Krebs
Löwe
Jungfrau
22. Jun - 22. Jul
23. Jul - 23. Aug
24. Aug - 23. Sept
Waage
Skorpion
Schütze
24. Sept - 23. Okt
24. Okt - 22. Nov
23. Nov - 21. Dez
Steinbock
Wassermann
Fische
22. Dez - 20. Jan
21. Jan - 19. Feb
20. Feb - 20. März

------------------------------------------------------------

Reproduce every line of text from the items above, keeping each line's wording, spelling, punctuation, and order unchanged.

Krebs
Löwe
Jungfrau
22. Jun - 22. Jul
23. Jul - 23. Aug
24. Aug - 23. Sept
Waage
Skorpion
Schütze
24. Sept - 23. Okt
24. Okt - 22. Nov
23. Nov - 21. Dez
Steinbock
Wassermann
Fische
22. Dez - 20. Jan
21. Jan - 19. Feb
20. Feb - 20. März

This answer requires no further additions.